I have ORC data on HDFS (non partitioned), ~8billion rows, 250GB in size. Iam reading the data in DF, writing the DF without ay transformations using partitionBy ex: df.write.mode("overwrite").partitionBy("some_column").orc("hdfs path")

As i monitored job status in spark UI - the job and stage is getting completed in 20minutes. But "SQL" tab in spark UI is showing 40minutes.

After running the job in debug mode and going through spark log, i realised the tasks writing to "_temporary" are getting completed in 20minutes.

After that, the merge of "_temporary" to the actual output path is taking 20minutes.

So my question is, is Driver process merging the data from "_temporary" to the output path sequntially? Or is it done by executor tasks?
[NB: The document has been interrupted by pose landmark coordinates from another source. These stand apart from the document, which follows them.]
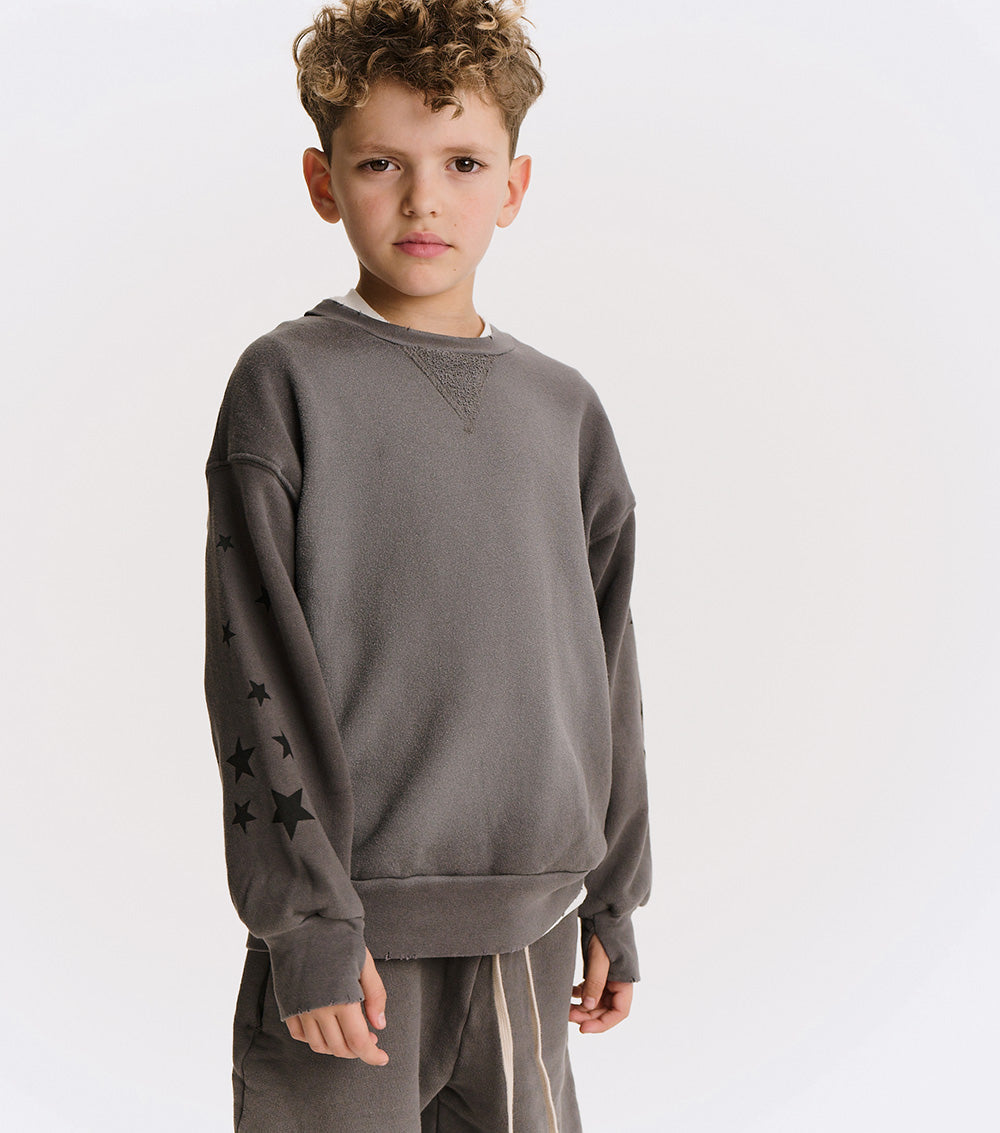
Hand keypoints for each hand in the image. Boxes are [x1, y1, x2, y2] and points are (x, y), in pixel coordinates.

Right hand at [284, 946, 388, 1063]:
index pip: (357, 1043)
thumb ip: (375, 995)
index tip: (382, 1057)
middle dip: (358, 1050)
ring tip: (350, 1033)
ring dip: (337, 1047)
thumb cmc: (337, 937)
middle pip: (339, 1048)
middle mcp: (319, 1010)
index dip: (371, 1055)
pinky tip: (327, 1028)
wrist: (301, 922)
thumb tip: (380, 1025)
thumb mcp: (364, 962)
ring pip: (319, 1045)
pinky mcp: (288, 1005)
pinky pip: (300, 1035)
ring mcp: (301, 1009)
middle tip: (370, 1036)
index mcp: (341, 1000)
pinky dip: (315, 1039)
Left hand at [569, 931, 632, 1033]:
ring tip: (566, 1009)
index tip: (584, 1028)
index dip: (602, 1024)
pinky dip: (579, 996)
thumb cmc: (604, 932)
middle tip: (568, 1016)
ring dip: (582, 1008)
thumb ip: (595, 982)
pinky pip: (589, 991)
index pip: (619, 1012)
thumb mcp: (599, 957)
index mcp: (625, 981)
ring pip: (596, 1002)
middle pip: (605, 1009)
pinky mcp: (596, 971)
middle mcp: (617, 982)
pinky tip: (568, 994)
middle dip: (588, 1016)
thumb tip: (589, 1007)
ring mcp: (607, 977)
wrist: (601, 911)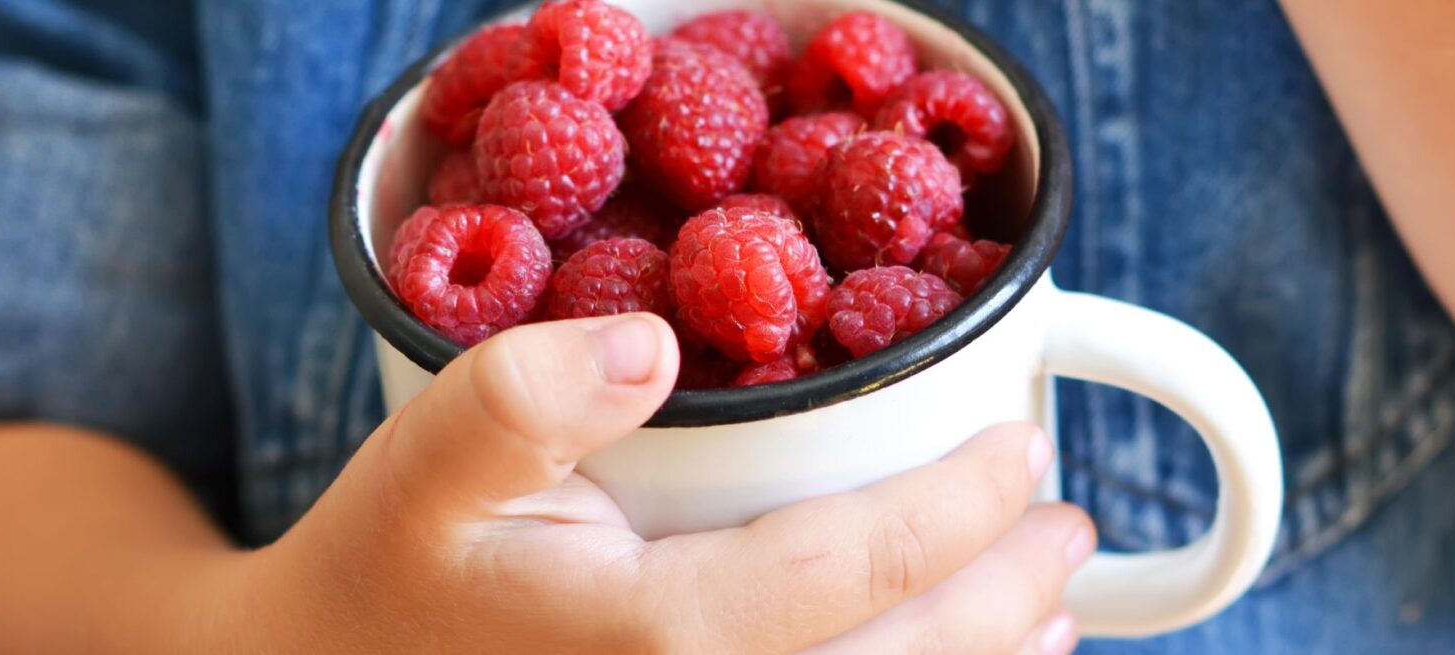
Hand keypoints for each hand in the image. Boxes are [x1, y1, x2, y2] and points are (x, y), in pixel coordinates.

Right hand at [235, 313, 1093, 652]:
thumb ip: (522, 392)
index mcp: (656, 637)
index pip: (860, 572)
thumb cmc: (387, 569)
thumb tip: (657, 341)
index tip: (1027, 453)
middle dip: (1010, 599)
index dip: (964, 509)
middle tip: (1067, 531)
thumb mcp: (426, 459)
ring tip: (1051, 622)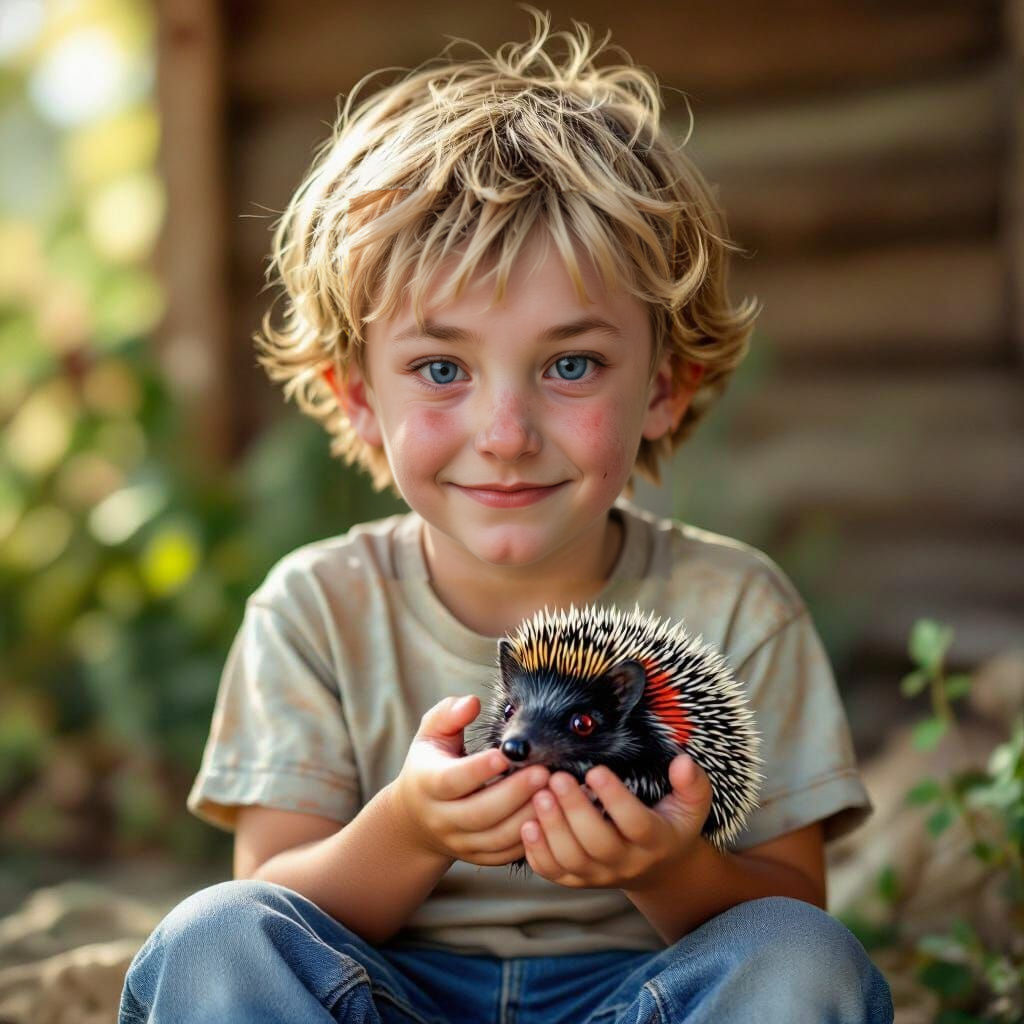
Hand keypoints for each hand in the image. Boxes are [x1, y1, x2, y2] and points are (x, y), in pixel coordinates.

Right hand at [392, 695, 549, 865]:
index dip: (478, 769)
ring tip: (554, 793)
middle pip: (479, 813)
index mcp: (427, 783)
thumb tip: (472, 703)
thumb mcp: (431, 734)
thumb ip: (449, 715)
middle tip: (545, 772)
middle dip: (515, 793)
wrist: (417, 818)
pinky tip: (551, 815)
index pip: (451, 780)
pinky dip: (531, 838)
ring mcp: (460, 842)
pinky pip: (506, 854)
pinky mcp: (478, 857)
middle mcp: (441, 818)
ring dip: (528, 816)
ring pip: (497, 838)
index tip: (506, 754)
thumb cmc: (432, 764)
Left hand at [520, 753, 712, 888]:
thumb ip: (692, 783)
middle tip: (557, 778)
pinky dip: (536, 853)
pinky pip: (554, 874)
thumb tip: (682, 762)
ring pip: (572, 860)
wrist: (657, 867)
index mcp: (656, 841)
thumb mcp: (691, 805)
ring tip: (539, 795)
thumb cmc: (670, 823)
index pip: (637, 824)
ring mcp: (599, 876)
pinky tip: (527, 825)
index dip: (616, 799)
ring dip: (552, 828)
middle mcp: (627, 863)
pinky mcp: (577, 881)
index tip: (597, 770)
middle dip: (575, 811)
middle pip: (598, 844)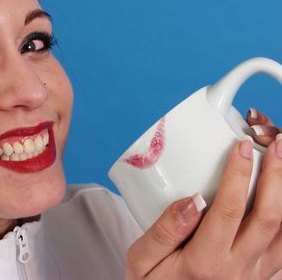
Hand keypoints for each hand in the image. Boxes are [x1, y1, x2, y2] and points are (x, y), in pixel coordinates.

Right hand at [126, 109, 281, 279]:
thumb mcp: (142, 261)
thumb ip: (164, 230)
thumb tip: (191, 199)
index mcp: (205, 261)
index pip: (228, 210)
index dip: (238, 174)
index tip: (240, 145)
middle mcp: (237, 269)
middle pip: (269, 217)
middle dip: (276, 174)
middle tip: (276, 144)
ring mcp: (255, 275)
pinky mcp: (262, 277)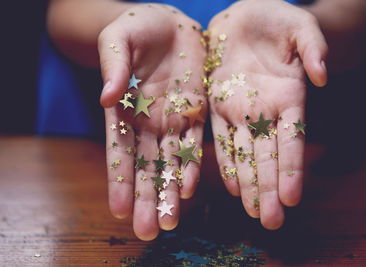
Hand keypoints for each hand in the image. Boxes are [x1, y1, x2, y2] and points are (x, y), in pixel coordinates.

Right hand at [98, 4, 206, 239]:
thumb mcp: (119, 39)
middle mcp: (147, 122)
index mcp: (124, 109)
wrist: (170, 22)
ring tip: (170, 221)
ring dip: (170, 191)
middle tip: (147, 231)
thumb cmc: (137, 27)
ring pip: (171, 162)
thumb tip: (108, 98)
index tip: (119, 209)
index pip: (119, 151)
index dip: (120, 180)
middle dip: (147, 198)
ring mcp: (173, 119)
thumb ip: (114, 68)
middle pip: (146, 166)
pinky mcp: (197, 112)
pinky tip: (190, 189)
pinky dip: (193, 166)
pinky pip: (195, 144)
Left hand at [207, 0, 327, 228]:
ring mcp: (239, 111)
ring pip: (244, 154)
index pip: (292, 140)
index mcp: (289, 98)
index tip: (293, 198)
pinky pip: (219, 138)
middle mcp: (265, 112)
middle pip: (267, 156)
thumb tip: (321, 76)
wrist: (244, 18)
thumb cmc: (277, 19)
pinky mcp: (216, 105)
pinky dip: (224, 161)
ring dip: (248, 183)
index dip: (292, 168)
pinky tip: (230, 185)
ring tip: (251, 211)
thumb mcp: (300, 27)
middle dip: (269, 188)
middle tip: (270, 220)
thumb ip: (314, 48)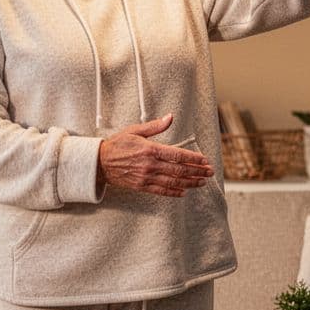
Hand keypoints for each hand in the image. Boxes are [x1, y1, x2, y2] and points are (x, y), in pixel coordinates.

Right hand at [98, 114, 214, 197]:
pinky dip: (174, 192)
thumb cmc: (117, 145)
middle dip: (197, 171)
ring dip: (190, 183)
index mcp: (150, 149)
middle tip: (209, 172)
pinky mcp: (141, 186)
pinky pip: (161, 191)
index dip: (193, 159)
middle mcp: (150, 165)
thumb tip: (170, 117)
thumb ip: (155, 126)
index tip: (204, 160)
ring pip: (173, 182)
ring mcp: (146, 177)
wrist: (99, 162)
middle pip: (179, 170)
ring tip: (202, 182)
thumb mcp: (135, 130)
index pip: (177, 155)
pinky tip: (184, 192)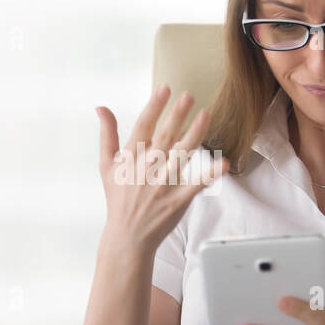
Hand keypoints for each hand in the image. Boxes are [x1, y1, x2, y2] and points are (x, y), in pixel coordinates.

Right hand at [95, 84, 228, 253]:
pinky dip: (209, 175)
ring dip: (194, 135)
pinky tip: (223, 163)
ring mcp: (162, 185)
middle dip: (176, 115)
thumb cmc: (118, 198)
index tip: (165, 88)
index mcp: (130, 158)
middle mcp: (146, 169)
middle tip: (189, 96)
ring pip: (181, 155)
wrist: (127, 236)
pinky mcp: (177, 201)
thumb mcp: (106, 165)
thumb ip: (107, 135)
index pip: (143, 126)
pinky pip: (196, 185)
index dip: (154, 106)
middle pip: (164, 137)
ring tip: (206, 115)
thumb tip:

Is there anything i can do to improve the performance?

1
Try to use repartition for more parallel execution - Srinivas
I always wonder how slow is quantified? ORC format needs to be built, writing is higher than depositing a plain old text file. repartition, but what is your concurrency now? - thebluephantom
i ran with 20 executors with 8 cores, so ~160 tasks. my slowness question is more on merging "_temporary" to final output path. - Chari
if you use repartition .. mostly merging files will be skipped because each executor will write one file in partition directory. say if you use repartition(10), 10 files will be written to partition directory. - Srinivas

1 Answers

1
votes

You may want to check spark.hadoop.mapreduce.fileoutputcommitter.algorithm.version option in your app's config. With version 1, driver does commit temp. files sequentially, which has been known to create a bottleneck. But franky, people usually observe this problem only on a much larger number of files than in your case. Depending on the version of Spark, you may be able to set commit version to 2, see SPARK-20107 for details.

On a separate note, having 8 cores per executor is not recommended as it might saturate disk IO when all 8 tasks are writing output at once.